Поток человеческой толпы оторвал нас от собеседников и увлек сквозь ворота в улицы Сидона.
6. «СЫН СОЛНЦА И МОРЯ»
Мне показалось, что я попал в длинную, бесконечную мастерскую. Одна за другой тянулись кузницы, где почерневшие от копоти кузнецы колотили молотками, отделывая котлы, мечи и ножи. Далее плотники строгали или долбили деревянные обрубки. Другие мастера раскрашивали красивые скамейки и стулья с изогнутыми ножками. Стекольщики через глиняные трубки выдували стеклянные бутылочки, играющие всеми цветами радуги. Тут же чередовались лавочки, где сидели важные, нарядно одетые купцы с длинными, завитыми в колечки волосами и продавали материи, посуду, душистые втиранья, корицу, амбру и прочие привезенные издалека товары. А сверху над мастерскими и лавками выступали углами стены домов с окнами, закрытыми затейливыми решетками. Сквозь них смотрели на шумную улицу разодетые женщины и дети с обведенными черной краской глазами; они ели сладости и сбрасывали на прохожих скорлупу миндаля и орехов. В этих лавках лежало столько различных вещей, что их и в год нельзя было бы пересчитать.
В одной лавке разложены разноцветные яркие материи, возле них стоит продавец и кричит прохожим:
— Хайят, хайят (портной)! Сошью отличное платье до восхода солнца!
Далее продаются кожаные сандалии разных цветов и всех размеров.
Санделяр (сапожник) продает эти сандалии, конечно, только богатым покупателям. Не мне думать о них. Я хожу босиком или в деревянных сандалиях, похожих на скамеечки.

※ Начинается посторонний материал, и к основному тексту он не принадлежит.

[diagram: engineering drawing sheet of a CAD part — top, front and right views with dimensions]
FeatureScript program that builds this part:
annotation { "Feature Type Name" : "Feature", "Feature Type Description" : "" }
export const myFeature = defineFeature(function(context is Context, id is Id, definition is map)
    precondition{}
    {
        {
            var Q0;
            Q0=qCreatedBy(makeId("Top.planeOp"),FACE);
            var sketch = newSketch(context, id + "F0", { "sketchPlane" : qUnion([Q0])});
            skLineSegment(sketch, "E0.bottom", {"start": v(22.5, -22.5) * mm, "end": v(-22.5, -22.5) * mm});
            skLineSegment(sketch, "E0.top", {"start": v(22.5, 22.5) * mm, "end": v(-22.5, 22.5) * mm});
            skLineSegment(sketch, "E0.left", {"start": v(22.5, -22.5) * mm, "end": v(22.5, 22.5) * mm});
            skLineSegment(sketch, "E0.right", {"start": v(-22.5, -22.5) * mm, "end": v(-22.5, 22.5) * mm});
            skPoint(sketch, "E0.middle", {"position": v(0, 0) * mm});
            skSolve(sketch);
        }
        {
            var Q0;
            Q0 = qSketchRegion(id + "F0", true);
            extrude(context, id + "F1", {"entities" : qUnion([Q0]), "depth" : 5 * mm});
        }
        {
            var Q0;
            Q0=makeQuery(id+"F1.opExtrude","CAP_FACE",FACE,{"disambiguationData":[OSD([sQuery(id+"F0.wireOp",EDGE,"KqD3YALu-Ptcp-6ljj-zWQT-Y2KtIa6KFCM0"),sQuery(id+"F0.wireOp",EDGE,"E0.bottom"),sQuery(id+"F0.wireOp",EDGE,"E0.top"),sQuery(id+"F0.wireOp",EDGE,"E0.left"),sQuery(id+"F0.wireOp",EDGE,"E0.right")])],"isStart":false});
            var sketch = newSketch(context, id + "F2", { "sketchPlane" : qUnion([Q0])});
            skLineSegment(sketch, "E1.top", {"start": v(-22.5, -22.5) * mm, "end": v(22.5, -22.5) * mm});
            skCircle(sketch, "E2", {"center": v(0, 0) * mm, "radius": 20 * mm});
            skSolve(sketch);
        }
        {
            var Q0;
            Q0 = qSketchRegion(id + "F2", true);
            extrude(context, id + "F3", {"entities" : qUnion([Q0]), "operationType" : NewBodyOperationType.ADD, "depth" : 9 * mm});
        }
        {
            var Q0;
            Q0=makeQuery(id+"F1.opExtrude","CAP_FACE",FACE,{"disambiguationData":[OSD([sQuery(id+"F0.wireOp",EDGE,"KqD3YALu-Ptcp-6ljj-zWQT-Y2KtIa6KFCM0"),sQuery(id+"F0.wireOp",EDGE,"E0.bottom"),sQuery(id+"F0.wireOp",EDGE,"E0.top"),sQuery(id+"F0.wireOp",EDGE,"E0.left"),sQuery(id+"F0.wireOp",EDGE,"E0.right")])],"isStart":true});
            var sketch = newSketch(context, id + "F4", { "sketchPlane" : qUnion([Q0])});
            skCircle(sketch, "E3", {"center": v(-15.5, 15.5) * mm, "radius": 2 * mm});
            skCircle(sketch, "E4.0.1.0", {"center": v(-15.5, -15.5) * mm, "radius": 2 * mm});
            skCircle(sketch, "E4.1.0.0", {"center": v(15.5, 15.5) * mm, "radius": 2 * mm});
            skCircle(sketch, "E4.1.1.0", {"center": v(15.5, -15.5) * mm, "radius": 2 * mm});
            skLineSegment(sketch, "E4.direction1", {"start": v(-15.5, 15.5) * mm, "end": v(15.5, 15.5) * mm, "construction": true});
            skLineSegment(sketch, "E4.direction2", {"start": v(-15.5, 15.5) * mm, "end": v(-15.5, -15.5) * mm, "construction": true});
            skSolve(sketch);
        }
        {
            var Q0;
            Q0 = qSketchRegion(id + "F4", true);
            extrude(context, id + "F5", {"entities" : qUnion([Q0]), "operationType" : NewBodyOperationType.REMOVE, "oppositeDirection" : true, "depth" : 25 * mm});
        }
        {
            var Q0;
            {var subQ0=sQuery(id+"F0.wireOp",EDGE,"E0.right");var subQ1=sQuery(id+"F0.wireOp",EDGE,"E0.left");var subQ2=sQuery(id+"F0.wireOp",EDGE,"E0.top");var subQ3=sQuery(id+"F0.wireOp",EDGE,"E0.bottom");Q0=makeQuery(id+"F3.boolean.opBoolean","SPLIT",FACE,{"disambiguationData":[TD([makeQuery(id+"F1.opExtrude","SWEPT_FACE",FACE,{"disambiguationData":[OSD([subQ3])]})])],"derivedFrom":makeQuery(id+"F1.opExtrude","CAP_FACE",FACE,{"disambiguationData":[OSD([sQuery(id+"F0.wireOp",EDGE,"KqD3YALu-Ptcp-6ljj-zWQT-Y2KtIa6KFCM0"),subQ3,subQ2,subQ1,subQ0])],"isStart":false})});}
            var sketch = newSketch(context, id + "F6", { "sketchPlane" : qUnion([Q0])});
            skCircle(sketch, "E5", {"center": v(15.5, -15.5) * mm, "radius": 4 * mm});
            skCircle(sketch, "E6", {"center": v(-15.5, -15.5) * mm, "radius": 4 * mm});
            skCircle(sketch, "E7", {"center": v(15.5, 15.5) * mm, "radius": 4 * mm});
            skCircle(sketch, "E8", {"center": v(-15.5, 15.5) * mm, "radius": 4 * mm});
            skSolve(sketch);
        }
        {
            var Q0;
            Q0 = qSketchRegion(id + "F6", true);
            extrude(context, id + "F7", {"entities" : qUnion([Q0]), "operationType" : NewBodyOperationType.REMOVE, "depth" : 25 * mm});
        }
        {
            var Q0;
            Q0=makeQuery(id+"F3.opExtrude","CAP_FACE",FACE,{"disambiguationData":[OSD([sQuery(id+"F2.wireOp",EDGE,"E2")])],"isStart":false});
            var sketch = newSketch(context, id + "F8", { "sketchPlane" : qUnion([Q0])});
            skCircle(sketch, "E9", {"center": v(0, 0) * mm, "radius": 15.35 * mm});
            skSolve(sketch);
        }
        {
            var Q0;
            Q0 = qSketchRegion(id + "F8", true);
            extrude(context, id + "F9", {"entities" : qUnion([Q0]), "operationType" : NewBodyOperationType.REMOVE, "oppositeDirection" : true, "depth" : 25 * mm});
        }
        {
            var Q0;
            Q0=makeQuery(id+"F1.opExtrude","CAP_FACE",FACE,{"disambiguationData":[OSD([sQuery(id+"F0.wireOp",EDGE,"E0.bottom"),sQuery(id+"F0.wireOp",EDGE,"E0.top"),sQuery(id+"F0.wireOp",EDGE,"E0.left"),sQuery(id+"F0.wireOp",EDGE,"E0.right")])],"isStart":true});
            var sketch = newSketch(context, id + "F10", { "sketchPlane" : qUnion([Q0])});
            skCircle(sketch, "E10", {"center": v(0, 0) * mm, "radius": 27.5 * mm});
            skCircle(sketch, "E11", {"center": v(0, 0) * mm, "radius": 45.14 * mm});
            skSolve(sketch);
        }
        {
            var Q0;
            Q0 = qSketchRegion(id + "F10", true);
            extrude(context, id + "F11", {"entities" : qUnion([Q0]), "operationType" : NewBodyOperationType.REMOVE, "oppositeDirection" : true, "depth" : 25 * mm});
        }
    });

Их сделал еще мой отец.
Мать остановилась около одной мастерской, на дверях которой висели длинные нитки разных цветов.
— Шезури, шезури (прядильщик)! — кричал хозяин, который сидел на ковре и искусно прял шерстяные нитки, наматывая их на большую деревянную рогульку.
Он взял у матери моток ниток, взвесил их на блестящих медных весах и стал торговаться, понемногу набавляя цену и уверяя, что нитки недостаточно тонкие. Ам-Лайли в конце концов продала ему нитки.